I am trying to evaluate this quantity where $\boldsymbol{r}$ is a position vector, and $t$ is time:
$\frac{1}{2}\frac{d}{dt}(\boldsymbol{r} \times d\boldsymbol{r})$
which is the area of a triangle I am trying to calculate. I have made the following attempt which I am unsure about
$\frac{d}{dt}(\boldsymbol{r} \times d\boldsymbol{r}) = (\frac{d\boldsymbol{r}}{dt} \times d\boldsymbol{r}) + (\boldsymbol{r} \times \frac{d\boldsymbol{r}}{dt})$
I understand that $d\boldsymbol{r}$ crossed with itself would equal zero, but is this necessarily true for the time derivative of $\boldsymbol{r}$ crossed with $d\boldsymbol{r}$?
This is related to Kepler's second law, where $\boldsymbol{r} \times d\boldsymbol{r}$ relates to an unknown area which is not necessarily a segment of an ellipse at this point. By my understanding the first equation should equal $\boldsymbol{r} \times \frac{d\boldsymbol{r}}{dt}$ which implies $\frac{d\boldsymbol{r}}{dt} \times d\boldsymbol{r}$ should be zero, but how can I justify this? I am also trying to argue this statement without the use of angular momentum, but please let me know if this is not possible.
I am also unsure if I would label the quantity $\boldsymbol{r} \times d\boldsymbol{r}$ as an area, $\boldsymbol{A}$ or an elemental area, $d\boldsymbol{A}$.

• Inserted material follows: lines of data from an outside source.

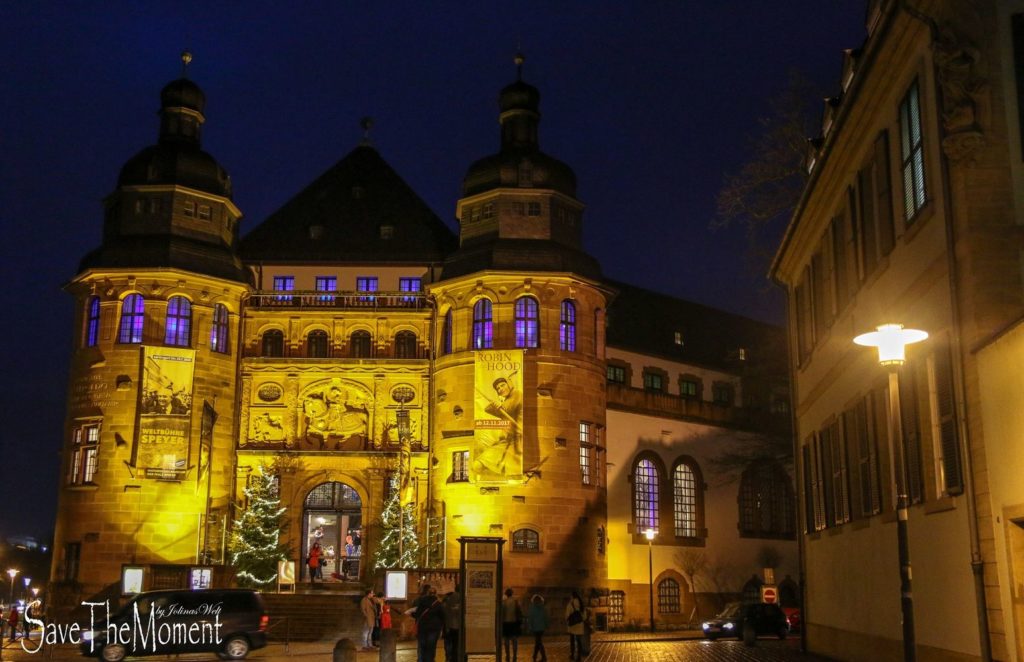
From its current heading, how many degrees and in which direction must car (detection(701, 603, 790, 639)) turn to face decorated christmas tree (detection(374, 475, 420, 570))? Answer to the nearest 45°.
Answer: approximately 45° to its right

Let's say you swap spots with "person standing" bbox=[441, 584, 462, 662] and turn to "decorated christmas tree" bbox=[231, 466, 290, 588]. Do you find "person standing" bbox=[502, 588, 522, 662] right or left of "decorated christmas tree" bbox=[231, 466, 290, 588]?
right

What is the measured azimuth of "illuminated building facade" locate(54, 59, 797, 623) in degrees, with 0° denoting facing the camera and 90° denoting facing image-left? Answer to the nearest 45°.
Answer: approximately 0°

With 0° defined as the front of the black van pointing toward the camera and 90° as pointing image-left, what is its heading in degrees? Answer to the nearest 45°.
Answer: approximately 90°

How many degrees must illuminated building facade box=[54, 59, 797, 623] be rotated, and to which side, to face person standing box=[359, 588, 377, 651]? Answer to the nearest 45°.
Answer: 0° — it already faces them

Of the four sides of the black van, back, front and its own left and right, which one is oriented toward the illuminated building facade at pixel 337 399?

Thank you and apologies if this has made its way to the wrong part of stackexchange.
Why $\frac{d\mathbf{r}}{dt} \times d\mathbf{r}$ equals $0$
First, we must remind ourselves that $d\mathbf{r}$ is a vector representing the change in position over some amount of time $dt$. It is clear that this change in position will be in the direction of the particle's velocity. In a sense, this is what defines the 'instantaneous' velocity: it is the change in position of a body divided by the infinitesimal change in time. This means that $\frac{d\mathbf{r}}{dt}$ and $d\mathbf{r}$ are trivially parallel; therefore, their cross product is $0$.
Angular momentum
To my knowledge, it is necessary to use angular momentum in some form in order to prove Kepler's Second Law. This is because it only holds true for orbits where there is no net torque, i.e., when angular momentum is conserved (in a system with no external torque, $\mathbf{L}$ is a constant vector). $$ \mathbf{L} = \mathbf{r} \times m\frac{d\mathbf{r}}{dt} \quad \Leftrightarrow \quad \frac{\mathbf{L}}{m} = \mathbf{r} \times \frac{d\mathbf{r}}{dt} \tag{I} $$
Using $A$ vs $dA$
As area is a scalar quantity, it makes sense to take the magnitudes of these vectors (although this is not necessary. If you prefer $\mathbf{A}$ and $d\mathbf{A}$, the mathematics below is only different in that the magnitude of vectors would not be taken.
The magnitude of the cross product between two vectors is equal to the area of the parallelogram they form when placed tip-to-tail in a plane. As $dt \to 0$, half of this parallelogram becomes a better approximation for the sector of an ellipse. This means that one would label $\left|\mathbf{r} \times d\mathbf{r}\right|$ as an elemental area, as is approaches $0$ with $dt$. Finding an expression for the (non elemental) area $A$: \begin{align} \frac{dA}{dt} &= \frac{1}{2}\left|\frac{d}{dt}\left(\mathbf{r} \times d\mathbf{r}\right)\right| \\ &= \frac{1}{2}\left|\mathbf{r} \times \frac{d\mathbf{r}}{dt}\right| \\ &= \left|\frac{\mathbf{L}}{2m}\right| \tag{by I} \\ A &= \frac{L(t_1 - t_0)}{2m} \tag{integrating from $t_0$ to $t_1$} \end{align} showing that for a given orbit with constant angular momentum, the area swept in a time interval is solely dependent on the length of that time interval.
This was my first answer, I hope you found it helpful!